# Thinking of Buying Canon PIXMA MP750



## cobefn (Mar 25, 2005)

I am thinking of buying this Printer to replace my Lexmark 3100 (only 6 months old) what can I say,we all make mistakes don't we? I have been doing some research and I came across the Canon PIXMA MP750, however, there seems to be very few reviews on this model so I would appreciate anyone who has one telling me what they think of it, or if anyone knows of any reviews anywhere on the web could you please give me a link. Thanks


----------



## pdougan (Feb 22, 2005)

I bought the mp 780 a couple of weeks ago. It is the 750 with the addition of FAX. That is not long enough to give you a valid opinion other than my initial impression which is good. :up: It is definitely fast. If I am going to have a complaint, it will be two. The autofeed for the new paper has a bad tendency to jam, and Canon will be no help in getting it fixed. It is a design flaw. I am replacing another Canon multifunction; it had the same problem, guess I am a glutton for punishment  The 750 has a under carriage 150 page cassette that has been working flawlessly, so I just default everything to it. The second thing is the ink supplies are too small especially the black. Be sure to have backup on hand because they don't give you much warning. Surprisingly, Amazon had the best price when I bought. It was too big a difference over Hewlett-Packard not to take a chance. If it didn't have the extra cassette, I'd probably be pissed. If you have a high tolerance for minor irritants like misfeeds, I think you will like the 750 a lot.


----------



## cobefn (Mar 25, 2005)

Thanks for taking the time to reply pdougan, as I intend to buy the 750 I take it I wont suffer the paper jams you had with the 780, you say the 750 cassette works flawlessly. I have found many places that will supply ink carts for the 750 at around the £2.00 mark each, so that almost eliminates the ink usage grumble. My Lexmark all in one uses ink like a demon, each time I switch it on it seems they have gone down another bar! and they cost about £15.00 each!!!!,,,it was a bad mistake the Lexmark, but what can I say , it was Cheap!, now I've spent more on carts than I paid for the printer! and I've only replaced 3 !!! What is the 750/780 like printing direct on to CD/DVDs? as this was the main selling point for me.


----------



## woodrow (Dec 20, 2003)

I bought a Canon mp390 about six months ago and it works great


----------



## AvvY (Oct 8, 2004)

I too bought an MP390 and it is excellent. I read a review in Choice magazine in Australia which is produced by the consumer watchdogs, and it listed the Cannon PIXIMA MP750 at the top as the best buy. I'd say go for it. Unfortunately I can't link you to their site - well I can - buy they change for access to view the article. Anyhow, Choice is produced by the Australina Consumer Association, and are the standard for a lot of tests of this nature in Australia.

Late,


----------



## rodsrescue (Mar 5, 2004)

If your main requirement is for printing directly onto CDs/DVDs in Canon you can't beat my ip4000, the paper feed has NEVER jammed. I leave A4 in the paper feeder and 4x6photo paper in the cassette below (which can also hold up to A4). The duplex printing feature brilliant (prints on both sides of the paper automatically) along with auto collation I often leave many double sided pages to print while I go off to do something else. I realise this is not the printer you asked about, but I just thought you may like to be aware of it. At present it comes out top in every survey I have seen.
Happy printing


----------



## 12gaff34 (May 18, 2005)

I have also purchased the Canon MP750 recently, but I am having a real problem with it. Apparently it is related to a bug in my computer rather than the printer itself, but maybe someone here can help...

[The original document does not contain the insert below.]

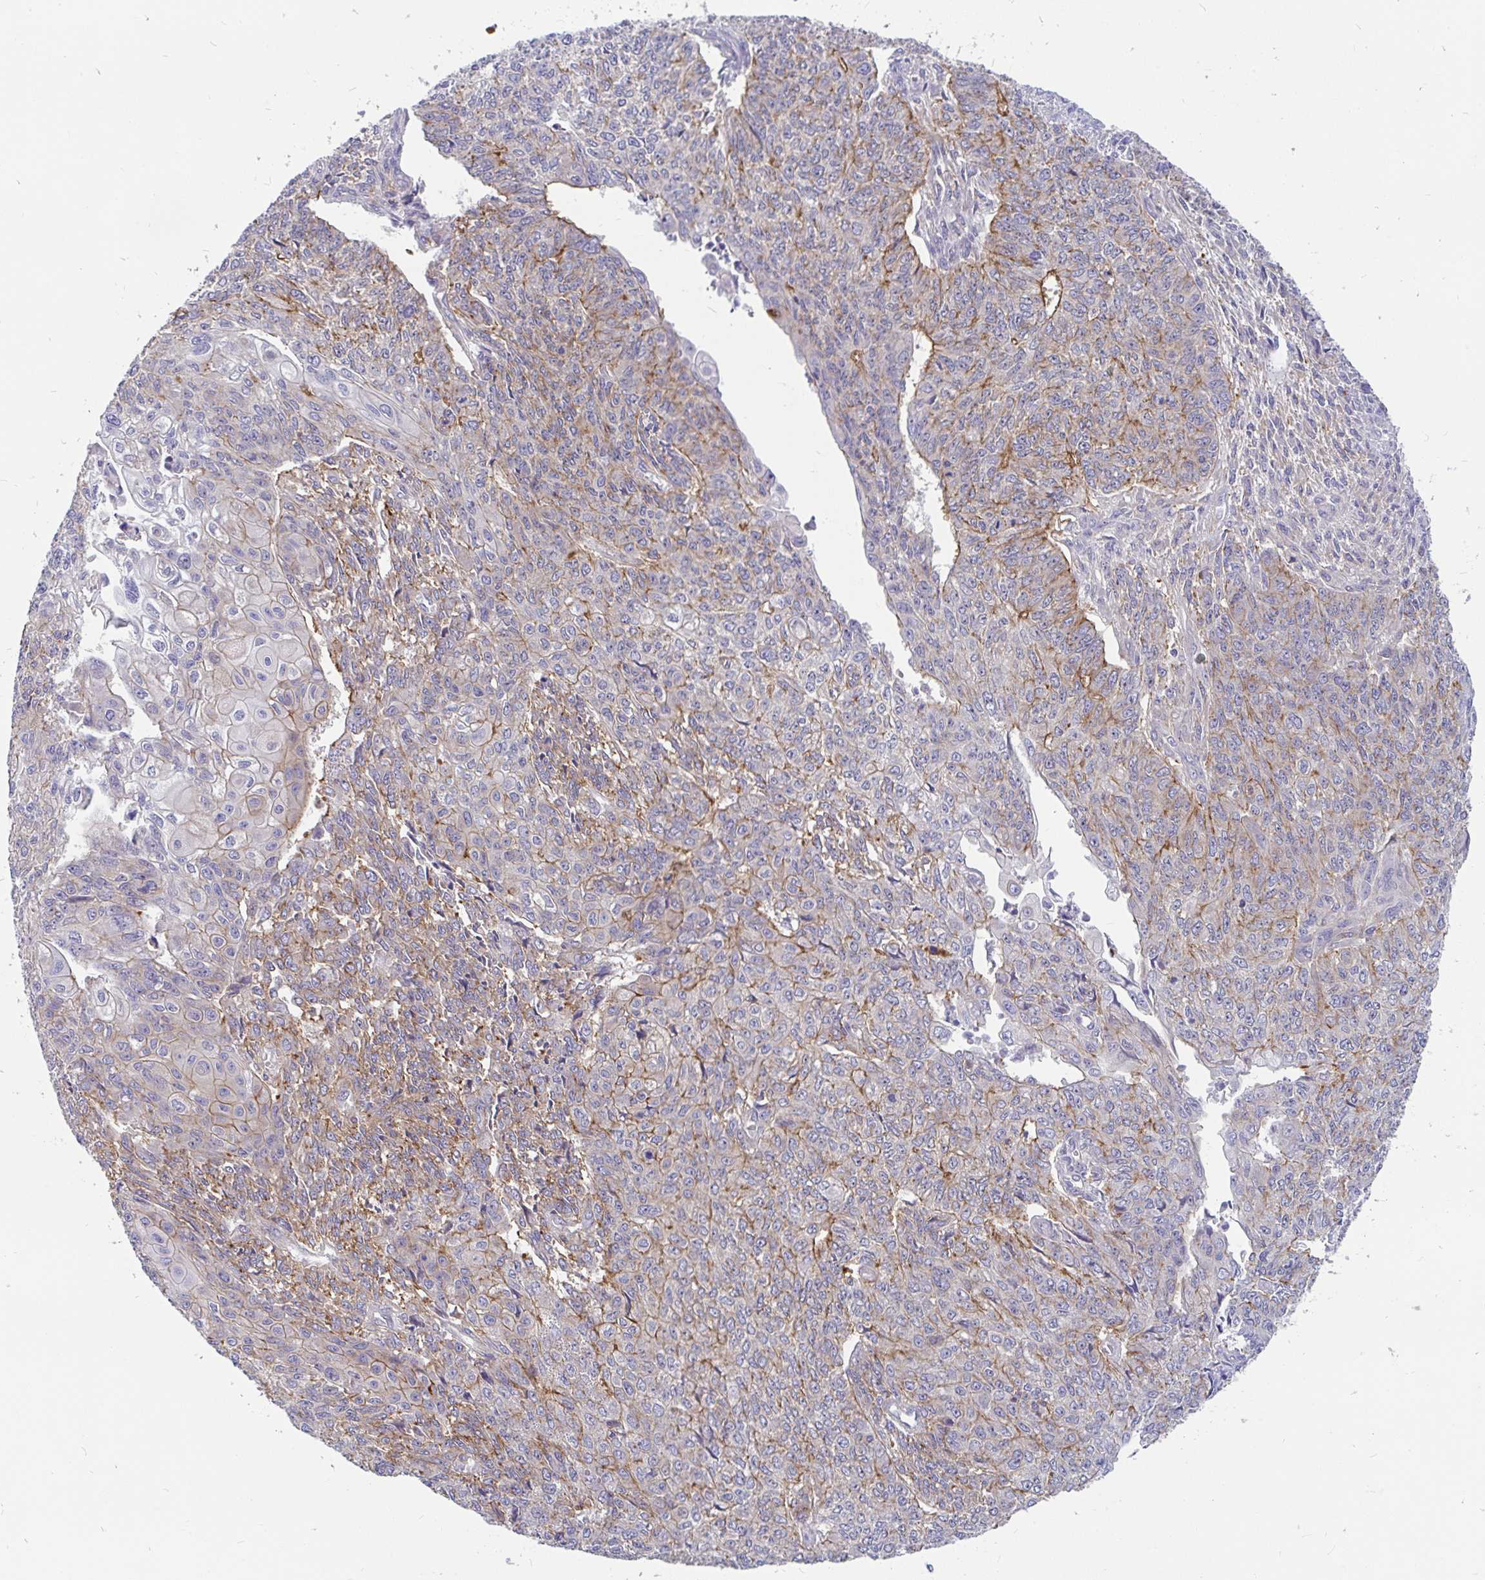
{"staining": {"intensity": "moderate", "quantity": "25%-75%", "location": "cytoplasmic/membranous"}, "tissue": "endometrial cancer", "cell_type": "Tumor cells", "image_type": "cancer", "snomed": [{"axis": "morphology", "description": "Adenocarcinoma, NOS"}, {"axis": "topography", "description": "Endometrium"}], "caption": "DAB (3,3'-diaminobenzidine) immunohistochemical staining of human endometrial cancer displays moderate cytoplasmic/membranous protein expression in about 25%-75% of tumor cells.", "gene": "LRRC26", "patient": {"sex": "female", "age": 32}}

Basically I get a variety of errors trying to print. Not every time, but often when the document is longer than one page, the printer freezes up completely. It gives me the message that it is "Printing," but nothing is happening. From here, I cannot even turn it off. I have to cut power to it in order to reset it.

Sometimes when the printer is on, and the printer status is "Ready" (according to the Printers folder), the program (Word, Acrobat, etc.) tells me that the "printer is not responding" when I try to print.
If I restart the whole shebang, it's fine for another couple of pages, then it freezes up again.

Very frustrating. Canon of course blames it on the way my computer is allocating memory to the print spool. I recently had a computer tech in to clean up my system (Spyware, Adware, etc.). That worked to a small degree, but it's still giving me headaches.

Any suggestions? Windows 2000, 196K RAM.


----------